2) Pharmaceutical Manufacturers
It has been discovered that leaf-cutter ants were producing antibiotics millions of years before humans figured out how to do the same. Scientists couldn’t figure out how ants kept their fungus gardens so perfectly free of molds and infections. One day, a researcher discovered a white waxy coating on some of the ants deep in the fungus farms. The coating turned out to be a tangled mat of bacteria, the same type of bacteria that is used to produce antibiotics in human medicine. They have used these antibiotics to control the pests in their gardens for 50 million years. Humans discovered the trick less than a century ago.
3) Amazing Architects
A leaf-cutter colony is like a well-designed underground city with a series of mounds at the surface. In total it can cover as much as 600 square meters and extend as deep as 6m (20 feet) below the surface. Like humans, ants require oxygen to breathe and CO2 buildup is a serious concern in the endless maze of underground chambers. But long before electric fans were invented, these little creatures devised a ventilation system. The air circulation in the nest is controlled mostly by the movement of warm air. The central chambers, where brooding and gardening occur, create slightly warmer air which rises through vent holes in the center of the colony. This motion draws cooler air in through the lower perimeter holes around the edge of the colony.

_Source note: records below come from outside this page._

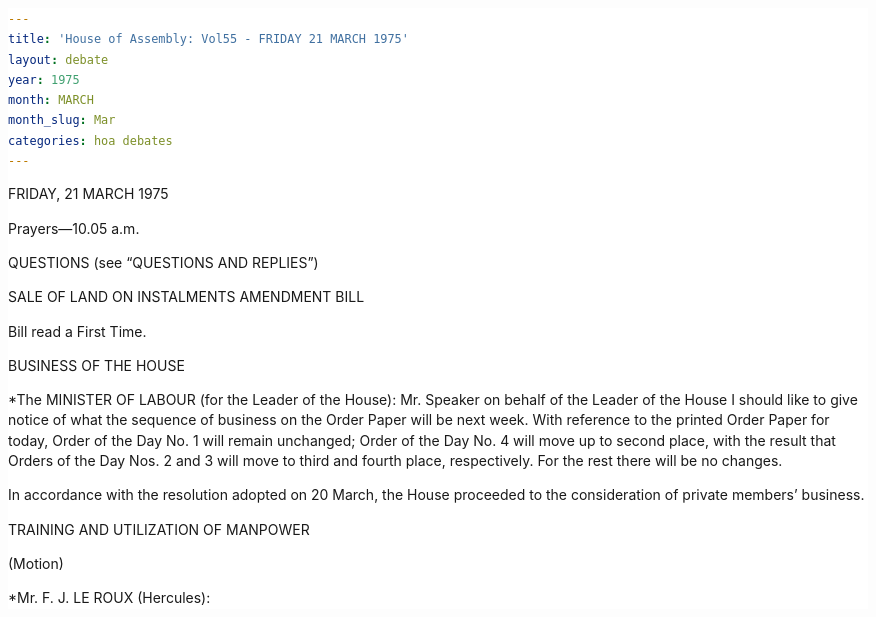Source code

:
 ```yaml
---
title: 'House of Assembly: Vol55 - FRIDAY 21 MARCH 1975'
layout: debate
year: 1975
month: MARCH
month_slug: Mar
categories: hoa debates
---
```


<debateSection name="#opening">

<heading>FRIDAY, 21 MARCH 1975</heading>

<prayers>

<narrative>Prayers&#x2014;<recordedTime time="1975-03-21T10:05:00">10.05 a.m.</recordedTime></narrative>

</prayers>

<debateSection name="#questions">

<heading>QUESTIONS (see &#x201C;QUESTIONS AND REPLIES&#x201D;)</heading>

</debateSection>

<debateSection name="#sale_of_land_on_instalments_amendment_bill">

<heading>SALE OF LAND ON INSTALMENTS AMENDMENT BILL</heading>

<p>Bill read a First Time.</p>

</debateSection>

<debateSection name="#business_of_the_house">

<heading>BUSINESS OF THE HOUSE</heading>

<p>*The MINISTER OF LABOUR (for the Leader of the House): Mr. Speaker on behalf of the Leader of the House I should like to give notice of what the sequence of business on the Order Paper will be next week. With reference to the printed Order Paper for today, Order of the Day No. 1 will remain unchanged; Order of the Day No. 4 will move up to second place, with the result that Orders of the Day Nos. 2 and 3 will move to third and fourth place, respectively. For the rest there will be no changes.</p>

<p>In accordance with the resolution adopted on 20 March, the House proceeded to the consideration of private members&#x2019; business.</p>

</debateSection>

<debateSection name="#training_and_utilization_of_manpower">

<heading>TRAINING AND UTILIZATION OF MANPOWER</heading>

<summary>(Motion)</summary>

<speech by="#le_roux">

<from>*Mr. <person refersTo="hansard_za">F. J. LE ROUX (Hercules)</person>:</from>
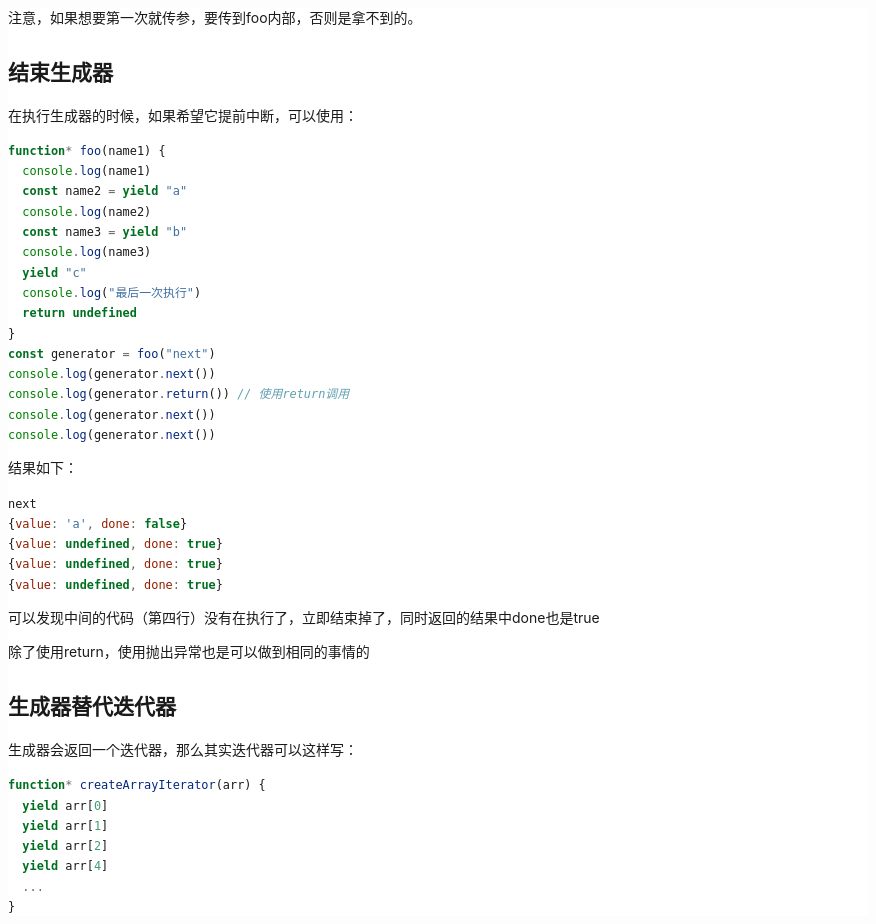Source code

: 注意，如果想要第一次就传参，要传到foo内部，否则是拿不到的。





## 结束生成器

在执行生成器的时候，如果希望它提前中断，可以使用：

```js
function* foo(name1) {
  console.log(name1)
  const name2 = yield "a"
  console.log(name2)
  const name3 = yield "b"
  console.log(name3)
  yield "c"
  console.log("最后一次执行")
  return undefined
}
const generator = foo("next")
console.log(generator.next())
console.log(generator.return()) // 使用return调用
console.log(generator.next())
console.log(generator.next())
```

结果如下：

```js
next
{value: 'a', done: false}
{value: undefined, done: true}
{value: undefined, done: true}
{value: undefined, done: true}
```

可以发现中间的代码（第四行）没有在执行了，立即结束掉了，同时返回的结果中done也是true

除了使用return，使用抛出异常也是可以做到相同的事情的





## 生成器替代迭代器

生成器会返回一个迭代器，那么其实迭代器可以这样写：

```js
function* createArrayIterator(arr) {
  yield arr[0]
  yield arr[1]
  yield arr[2]
  yield arr[4]
  ...
}
```
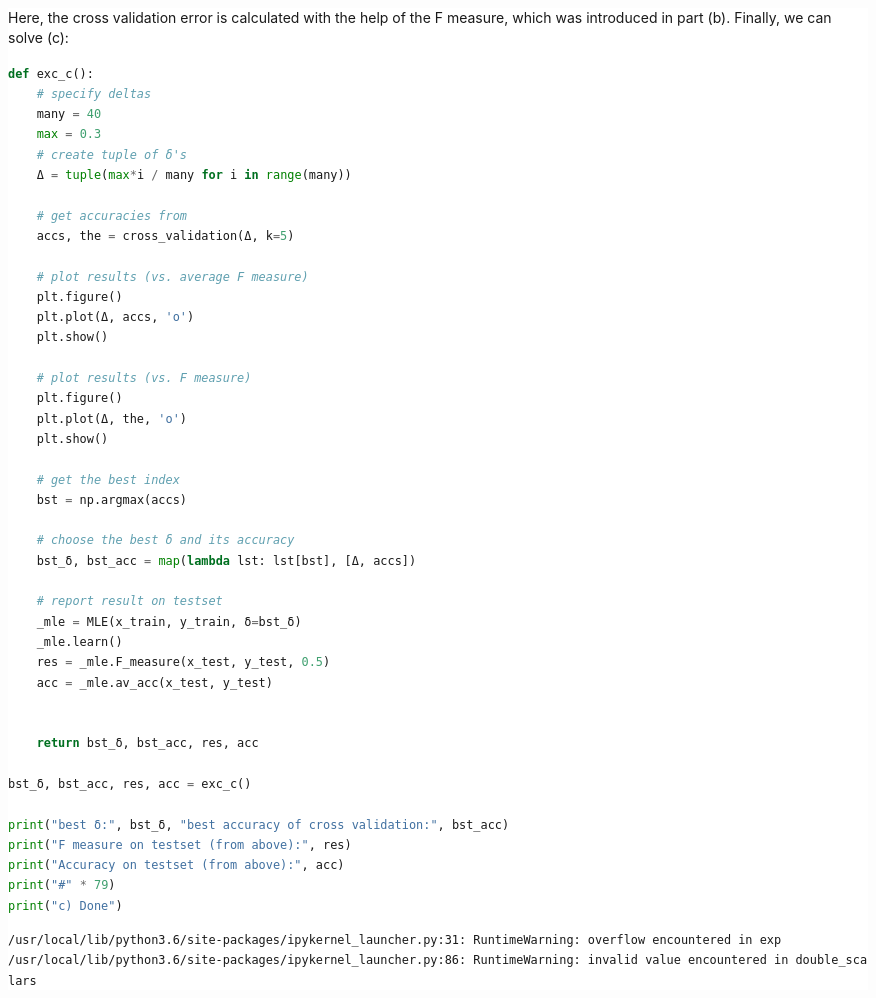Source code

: Here, the cross validation error is calculated with the help of the F measure, which was introduced in part (b). Finally, we can solve (c):


```python
def exc_c():
    # specify deltas
    many = 40
    max = 0.3
    # create tuple of δ's
    Δ = tuple(max*i / many for i in range(many))

    # get accuracies from 
    accs, the = cross_validation(Δ, k=5)
    
    # plot results (vs. average F measure)
    plt.figure()
    plt.plot(Δ, accs, 'o')
    plt.show()
    
    # plot results (vs. F measure)
    plt.figure()
    plt.plot(Δ, the, 'o')
    plt.show()

    # get the best index
    bst = np.argmax(accs)

    # choose the best δ and its accuracy
    bst_δ, bst_acc = map(lambda lst: lst[bst], [Δ, accs])
    
    # report result on testset
    _mle = MLE(x_train, y_train, δ=bst_δ)
    _mle.learn()
    res = _mle.F_measure(x_test, y_test, 0.5)
    acc = _mle.av_acc(x_test, y_test)
    

    return bst_δ, bst_acc, res, acc

bst_δ, bst_acc, res, acc = exc_c()

print("best δ:", bst_δ, "best accuracy of cross validation:", bst_acc)
print("F measure on testset (from above):", res)
print("Accuracy on testset (from above):", acc)
print("#" * 79)
print("c) Done")
```

    /usr/local/lib/python3.6/site-packages/ipykernel_launcher.py:31: RuntimeWarning: overflow encountered in exp
    /usr/local/lib/python3.6/site-packages/ipykernel_launcher.py:86: RuntimeWarning: invalid value encountered in double_scalars
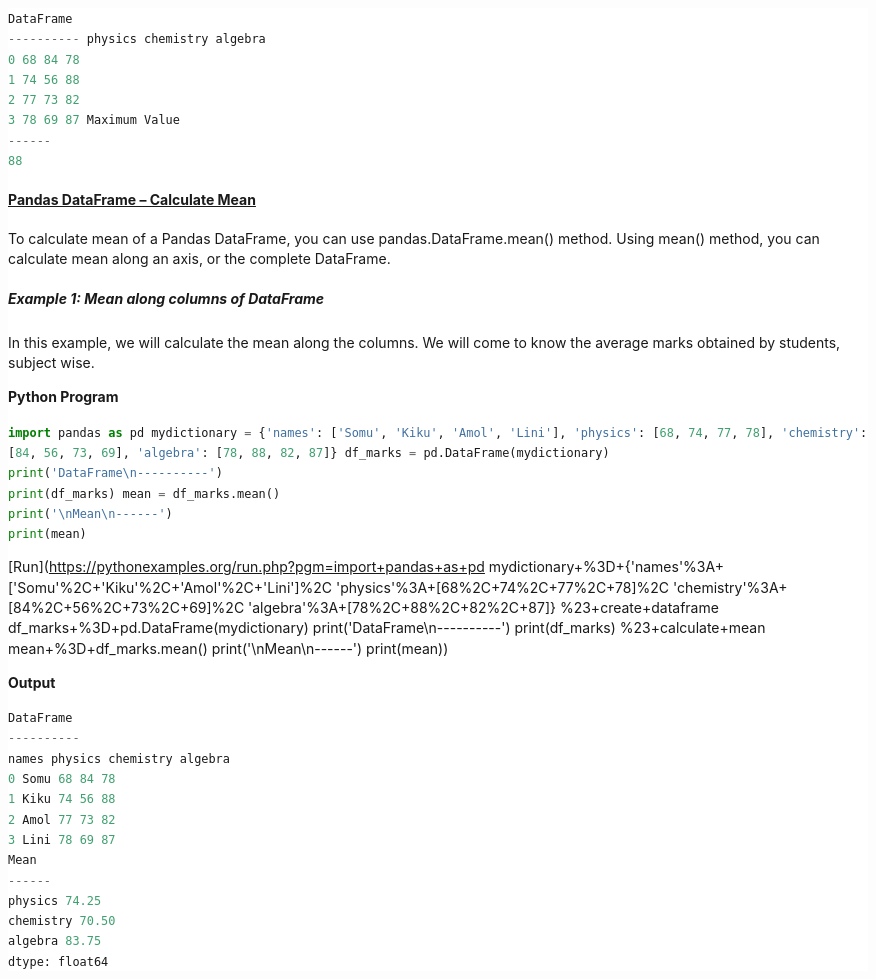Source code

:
 ```python
DataFrame
---------- physics chemistry algebra
0 68 84 78
1 74 56 88
2 77 73 82
3 78 69 87 Maximum Value
------
88
```



#### [Pandas DataFrame – Calculate Mean](https://pythonexamples.org/pandas-dataframe-mean/)

To calculate mean of a Pandas DataFrame, you can use pandas.DataFrame.mean() method. Using mean() method, you can calculate mean along an axis, or the complete DataFrame.



##### Example 1: Mean along columns of DataFrame

In this example, we will calculate the mean along the columns. We will come to know the average marks obtained by students, subject wise.

**Python Program**

```python
import pandas as pd mydictionary = {'names': ['Somu', 'Kiku', 'Amol', 'Lini'], 'physics': [68, 74, 77, 78], 'chemistry': [84, 56, 73, 69], 'algebra': [78, 88, 82, 87]} df_marks = pd.DataFrame(mydictionary)
print('DataFrame\n----------')
print(df_marks) mean = df_marks.mean()
print('\nMean\n------')
print(mean)
```

[Run](https://pythonexamples.org/run.php?pgm=import+pandas+as+pd mydictionary+%3D+{'names'%3A+['Somu'%2C+'Kiku'%2C+'Amol'%2C+'Lini']%2C 'physics'%3A+[68%2C+74%2C+77%2C+78]%2C 'chemistry'%3A+[84%2C+56%2C+73%2C+69]%2C 'algebra'%3A+[78%2C+88%2C+82%2C+87]} %23+create+dataframe df_marks+%3D+pd.DataFrame(mydictionary) print('DataFrame\n----------') print(df_marks) %23+calculate+mean mean+%3D+df_marks.mean() print('\nMean\n------') print(mean))

**Output**

```python
DataFrame
---------- 
names physics chemistry algebra
0 Somu 68 84 78
1 Kiku 74 56 88
2 Amol 77 73 82
3 Lini 78 69 87 
Mean
------
physics 74.25
chemistry 70.50
algebra 83.75
dtype: float64
```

They also utilize advanced waste management systems. Waste (dead ants, fungi…) is set apart from the rest of the colony in a waste chamber. Specialized ants spend their whole lives tending these ‘rubbish’ rooms where they turn over and aerate the waste to hasten decomposition. They are the creators of the compost bin!
4) You Thought Your Aunt Was Big
In an ant colony there are four different-sized ants, each with a different duty. The largest are soldiers, specialized in defending the colony from vertebrates and large invertebrates. Slightly smaller are the workers who cut leaves and twigs and transport them to the nest. Next smallest are the “hitch-hikers” who defend the foragers against parasitic flies and often hitch a ride on the leaves they are carrying (see video below). Smallest of all, the minims tend the fungi and feed the rest of the colony.
In this video you can see two different workers, the harvesters and their bodyguards.
The queen, the size of a peanut and biggest of them all, is the only breeding female in the entire colony and can give birth to 150 million workers during her 12-year life span. Three to five million of these minions are alive at any given time.